→ **DOCUMENT SECTION**:
......
I was fascinated by this tragic story and wanted to learn more about an education system that was so intense and high stakes that it could push a child to do something so awful. It made me feel very uncomfortable. South Korea is a famously high performing system, and the students are known for being relentlessly hard working. In many ways, it sounds like they have got many things right that we have got wrong.

Although we want our pupils to be motivated and to achieve more, we don’t want our system to go as far as South Korea has. The pressure on kids in South Korea is obviously far, far beyond what is necessary for them to succeed academically, and in many cases is detrimental to children’s wider development. Most would (quite reasonably) be shocked and appalled by the story above, and some might think that such cases are grounds for discrediting systems like this entirely. But my intuition is that we would be unwise not to learn anything from this and other high performing systems worldwide.

As we all know, South Korea is one of the top performing countries on the PISA tests, up there with China and Japan. A closer look at these three system reveals that in many ways, they are all very similar. Each of these countries has a very high stakes exam at the end of high school: in South Korea there is the ‘Sooneung’, in China, the ‘Goakao’ and in Japan, the ‘Shiken’.

All three exams happen once a year, usually lasting up to nine hours. Every candidate in the country will sit the same exam on the same day. The stakes are high for students in all three of these countries: the result they obtain will determine which university they go to. There are no options to retake, be entered early or take a modular route. Everything hinges on one day, one exam hall, and one ferociously challenging exam.

So what can we take from these systems?
......
→ **DATA SEGMENT**:

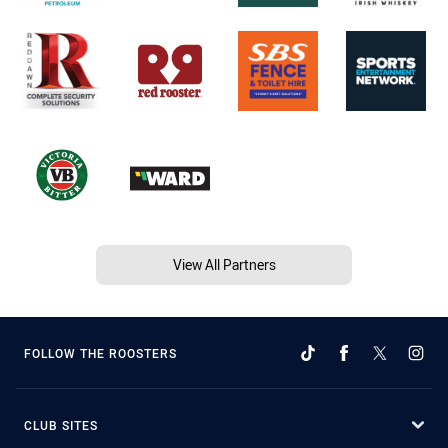
View All Partners
FOLLOW THE ROOSTERS
CLUB SITES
......
→ **TASK 1**:
Answer these questions using the passage on high-stakes exams in East Asia:
(a) Which two countries does the passage place alongside South Korea at the top of the PISA tests?
(b) What is Japan's end-of-high-school exam called?
(c) How long do these exams usually last?
→ **TASK 2**:
Translate this sentence from the passage on high-stakes exams in East Asia into Spanish: "Every candidate in the country will sit the same exam on the same day."

→ **RESPONSE 1**:
(a) China and Japan
(b) The 'Shiken'
(c) Up to nine hours

→ **RESPONSE 2**:
Todos los candidatos del país harán el mismo examen el mismo día.